Doch was so plausibel klingt, lässt Industrieverbände und Parlamentarier seit Wochenbeginn rotieren: Denn nach dem letzten Entwurf, der der "Wiener Zeitung" vorliegt, will die EU-Kommission sogenannte Verbandsklagen einführen. Dabei dürfte der zur Klage autorisierte Verbraucher- oder KMU-Verband die Größe der Gruppe der Geschädigten selbst definieren und schätzen, ohne diese individuell auflisten zu müssen.

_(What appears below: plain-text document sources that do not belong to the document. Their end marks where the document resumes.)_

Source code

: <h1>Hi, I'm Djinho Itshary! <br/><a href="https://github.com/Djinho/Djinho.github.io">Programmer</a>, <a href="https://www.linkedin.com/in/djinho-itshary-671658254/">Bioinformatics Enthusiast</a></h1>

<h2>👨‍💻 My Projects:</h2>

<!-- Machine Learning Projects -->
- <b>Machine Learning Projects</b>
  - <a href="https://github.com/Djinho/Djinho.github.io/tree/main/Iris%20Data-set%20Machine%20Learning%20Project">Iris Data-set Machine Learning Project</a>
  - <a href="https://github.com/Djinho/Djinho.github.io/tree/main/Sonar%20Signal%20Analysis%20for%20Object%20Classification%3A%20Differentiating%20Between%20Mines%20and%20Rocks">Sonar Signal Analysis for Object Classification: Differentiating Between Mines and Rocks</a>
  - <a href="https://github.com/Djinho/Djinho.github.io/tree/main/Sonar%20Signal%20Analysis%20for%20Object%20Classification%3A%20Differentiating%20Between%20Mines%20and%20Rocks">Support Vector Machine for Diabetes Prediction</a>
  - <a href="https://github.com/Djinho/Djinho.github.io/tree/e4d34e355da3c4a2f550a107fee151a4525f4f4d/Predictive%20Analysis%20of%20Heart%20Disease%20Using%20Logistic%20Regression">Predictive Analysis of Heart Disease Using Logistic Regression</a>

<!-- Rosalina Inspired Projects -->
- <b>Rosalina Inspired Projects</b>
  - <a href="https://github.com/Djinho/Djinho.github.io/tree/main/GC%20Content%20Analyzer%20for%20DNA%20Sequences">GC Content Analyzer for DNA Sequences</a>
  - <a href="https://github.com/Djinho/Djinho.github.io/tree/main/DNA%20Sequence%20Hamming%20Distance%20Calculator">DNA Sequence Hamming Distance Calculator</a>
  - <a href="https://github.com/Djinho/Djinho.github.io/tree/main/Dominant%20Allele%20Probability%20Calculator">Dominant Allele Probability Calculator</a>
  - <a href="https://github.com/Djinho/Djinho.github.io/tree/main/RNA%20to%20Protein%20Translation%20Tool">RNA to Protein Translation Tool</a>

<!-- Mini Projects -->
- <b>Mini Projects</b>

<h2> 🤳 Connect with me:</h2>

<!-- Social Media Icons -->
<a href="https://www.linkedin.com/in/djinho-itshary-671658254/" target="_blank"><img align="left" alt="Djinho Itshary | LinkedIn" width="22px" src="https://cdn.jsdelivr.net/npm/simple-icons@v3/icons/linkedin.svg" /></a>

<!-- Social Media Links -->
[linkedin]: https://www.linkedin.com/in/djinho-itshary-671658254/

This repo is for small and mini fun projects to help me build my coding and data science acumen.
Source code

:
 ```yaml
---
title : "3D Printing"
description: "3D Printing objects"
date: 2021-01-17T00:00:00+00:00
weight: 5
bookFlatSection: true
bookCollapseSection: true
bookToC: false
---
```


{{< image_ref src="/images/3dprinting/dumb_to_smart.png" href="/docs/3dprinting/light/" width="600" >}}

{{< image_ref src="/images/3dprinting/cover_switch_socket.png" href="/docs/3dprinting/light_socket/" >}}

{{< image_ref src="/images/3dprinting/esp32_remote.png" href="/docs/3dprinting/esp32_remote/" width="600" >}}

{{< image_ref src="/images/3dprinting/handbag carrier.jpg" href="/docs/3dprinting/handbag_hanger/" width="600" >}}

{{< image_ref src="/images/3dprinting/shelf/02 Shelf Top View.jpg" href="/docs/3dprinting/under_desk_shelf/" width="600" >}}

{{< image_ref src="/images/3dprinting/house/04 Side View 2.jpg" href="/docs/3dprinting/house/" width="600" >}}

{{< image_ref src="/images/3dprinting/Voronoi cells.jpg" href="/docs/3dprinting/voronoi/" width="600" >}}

Industrie will Vorschlag noch verhindern

Möchte ein Geschädigter nicht vertreten werden, müsste er aktiv aus der Gruppe austreten. Dabei handelt es sich vom Prinzip her um die in den USA praktizierte Opt-out-Variante, mit der spezialisierte Anwälte pro Jahr 250 Mrd. Dollar umsetzen, wie Industrievertreter monieren. Sie fordern zumindest eine Beschränkung auf die sogenannte Gruppenklage, bei der Geschädigte sich aktiv darum kümmern müssen, in die Gruppe aufgenommen zu werden. Die einflussreichen CDU-Europaabgeordneten Andreas Schwab und Klaus-Heiner Lehne forderten: "Barroso muss Kroes stoppen!" Es gelte, eine Klageindustrie wie in den USA zu verhindern.

Bis Freitag oder allenfalls zur Sitzung der Kabinettschefs der EU-Kommissare am Montag wird der Druck auf Barroso zunehmen, den für Mittwoch auf die Agenda gesetzten Vorschlag noch zu verschieben.